É essa lacuna que a lei federal nº 10.639, que tornou obrigatório o ensino da História da África e dos afrodescendentes pretende preencher. Afinal, precisamos conhecer as raízes que nos tornaram um país miscigenado. Conhecendo nosso passado poderemos  compreender melhor  o nosso presente e os problemas sociais dos negros de hoje, decorrentes de três séculos de um escravismo cruel e desumano  sempre justificado por interpretações endossadas até pela Igreja Católica

Como compreender que o tráfico negreiro organizado pelos ditos “civilizados” que inicia entre os povos africanos um círculo vicioso, que gerou uma guerra fraticida, onde homens aprisionados em combates eram trocados por diversos itens, como armas, ferramentas e outros utensílios?

Essa prática transferiu forçadamente para o Brasil milhões de pessoas que trouxeram consigo seus costumes e conhecimento tecnológico nas áreas da agricultura, mineração e metalurgia.
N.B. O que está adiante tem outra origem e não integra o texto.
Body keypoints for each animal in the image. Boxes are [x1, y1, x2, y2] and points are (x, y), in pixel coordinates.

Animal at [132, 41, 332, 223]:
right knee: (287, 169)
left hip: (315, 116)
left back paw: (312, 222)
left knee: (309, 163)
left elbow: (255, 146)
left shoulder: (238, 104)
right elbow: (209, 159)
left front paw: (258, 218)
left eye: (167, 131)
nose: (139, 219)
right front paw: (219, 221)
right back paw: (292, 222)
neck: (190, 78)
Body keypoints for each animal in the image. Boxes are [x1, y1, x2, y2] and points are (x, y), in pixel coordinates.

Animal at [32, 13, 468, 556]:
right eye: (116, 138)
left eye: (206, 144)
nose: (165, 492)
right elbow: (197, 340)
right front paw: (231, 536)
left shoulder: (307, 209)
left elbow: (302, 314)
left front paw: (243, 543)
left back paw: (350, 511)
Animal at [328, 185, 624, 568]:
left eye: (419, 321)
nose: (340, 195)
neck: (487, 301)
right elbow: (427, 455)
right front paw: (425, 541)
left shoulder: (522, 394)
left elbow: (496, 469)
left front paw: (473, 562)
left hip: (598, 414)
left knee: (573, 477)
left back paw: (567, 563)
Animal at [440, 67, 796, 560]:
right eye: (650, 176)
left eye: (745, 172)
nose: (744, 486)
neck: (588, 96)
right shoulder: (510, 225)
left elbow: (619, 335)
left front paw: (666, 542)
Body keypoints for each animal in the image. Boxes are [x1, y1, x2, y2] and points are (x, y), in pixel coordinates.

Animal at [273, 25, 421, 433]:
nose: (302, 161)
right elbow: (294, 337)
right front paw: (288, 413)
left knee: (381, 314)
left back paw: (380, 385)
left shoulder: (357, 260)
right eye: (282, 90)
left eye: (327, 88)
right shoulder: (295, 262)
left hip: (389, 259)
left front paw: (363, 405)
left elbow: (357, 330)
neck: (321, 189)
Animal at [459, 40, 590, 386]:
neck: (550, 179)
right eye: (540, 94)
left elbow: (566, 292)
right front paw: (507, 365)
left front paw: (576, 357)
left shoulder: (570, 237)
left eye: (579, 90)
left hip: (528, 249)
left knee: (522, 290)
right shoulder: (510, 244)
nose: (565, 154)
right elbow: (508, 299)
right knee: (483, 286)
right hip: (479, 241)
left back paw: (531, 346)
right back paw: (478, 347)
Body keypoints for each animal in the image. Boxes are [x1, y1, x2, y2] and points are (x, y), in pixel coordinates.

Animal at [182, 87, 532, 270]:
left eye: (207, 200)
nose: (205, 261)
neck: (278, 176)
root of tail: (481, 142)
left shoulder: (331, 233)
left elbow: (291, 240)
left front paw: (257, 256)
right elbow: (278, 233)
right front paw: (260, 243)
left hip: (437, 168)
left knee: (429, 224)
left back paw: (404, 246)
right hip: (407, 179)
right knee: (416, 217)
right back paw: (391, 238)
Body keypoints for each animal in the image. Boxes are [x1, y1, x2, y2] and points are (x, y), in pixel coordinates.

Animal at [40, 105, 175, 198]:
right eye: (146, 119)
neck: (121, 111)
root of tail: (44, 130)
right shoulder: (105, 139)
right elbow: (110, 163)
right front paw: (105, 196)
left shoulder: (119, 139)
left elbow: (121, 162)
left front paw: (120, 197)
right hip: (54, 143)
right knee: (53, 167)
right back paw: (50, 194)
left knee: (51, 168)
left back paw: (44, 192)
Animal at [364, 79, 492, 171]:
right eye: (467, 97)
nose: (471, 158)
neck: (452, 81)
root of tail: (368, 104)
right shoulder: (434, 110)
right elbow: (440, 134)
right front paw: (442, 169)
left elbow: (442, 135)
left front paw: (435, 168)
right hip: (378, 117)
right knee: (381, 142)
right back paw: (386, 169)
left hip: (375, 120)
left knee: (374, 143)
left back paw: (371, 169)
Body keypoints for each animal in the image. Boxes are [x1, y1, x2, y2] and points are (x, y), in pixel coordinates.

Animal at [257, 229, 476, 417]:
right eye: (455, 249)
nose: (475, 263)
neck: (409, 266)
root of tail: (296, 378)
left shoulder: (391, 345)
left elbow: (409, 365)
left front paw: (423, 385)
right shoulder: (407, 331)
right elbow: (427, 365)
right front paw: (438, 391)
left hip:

O convívio de longa duração entre africanos, portugueses e brasileiros, proporcionaram trocas culturais diversificadas, que foram assimiladas e através dos tempos, construindo a diversidade que nos caracteriza e da qual devíamos nos orgulhar. 

Contudo, é  da republica positivista, implantada em 1889 com o lema ordem e progresso que surgem as vãs tentativas eliminar da história nacional nosso passado escravocrata e a miscigenação da nossa população. É o regime republicano que impõe ao negro o limbo social cujas consequências permanecem nos    Os ideais eugenistas foram abertamente defendidos nas primeiras décadas republicanas, adotada como válidos por antropólogos e sociólogos, mas o embranquecimento do povo brasileiro não passou de utopia.

Nesse contexto, o baiano Nina Rodrigues destaca-se na defesa da inferioridade congênita do negro em relação ao branco. O mito das três raças construtoras da identidade nacional, desenvolvido pelo antropólogo Darcy Ribeiro não  encontra eco no campo da historiografia brasileira contemporânea, que permaneceu evidenciando a colonização portuguesa como principal responsável pela nossa construção social, negligenciando a importância das etnias consideradas inferiores, o negro e do índio.

Capristano de Abreu em sua obra “Capítulos de história colonial” publicada em 1907, duramente criticada pela intelectualidade da época, é o primeiro historiador brasileiro a reconhecer a contribuição tripartite na construção da nossa cultura. Sua obra mesclou aspectos econômicos, geográficos, sociais e culturais, deslocando o foco da História do Brasil, até então escrita como uma história da colonização portuguesa.  

Posteriormente duas obras historiográficas contemporâneas analisaram a formação do povo brasileiro, reconhecendo que somos frutos da colonização portuguesa, e a miscigenação é parte desse processo. O pernambucano Gilberto Freyre, na sua obra Casa Grande & Senzala, lançada em 1933, mostra-se um crítico feroz da mestiçagem,  considerando-a a principal culpada pelo atraso desenvolvimentista nacional, e desenvolve a teoria da democracia racial existente no Brasil, açucarando a escravidão e inibindo os movimentos em busca de cidadania da população afrodescendente.

Raízes do Brasil de Sérgio Buarque de Holanda, também procura por uma identidade nacional e a essência do homem brasileiro. Considera-o, assim como Freyre, miscigenado e herdeiro da estrutura politica econômica e social lusitana, com ênfase na família patriarcal e práticas escravistas. Contudo discorda nas questões relativas às violências e degradação presente no regime escravagista, considerando-o o responsável pelo nosso atraso econômico e social.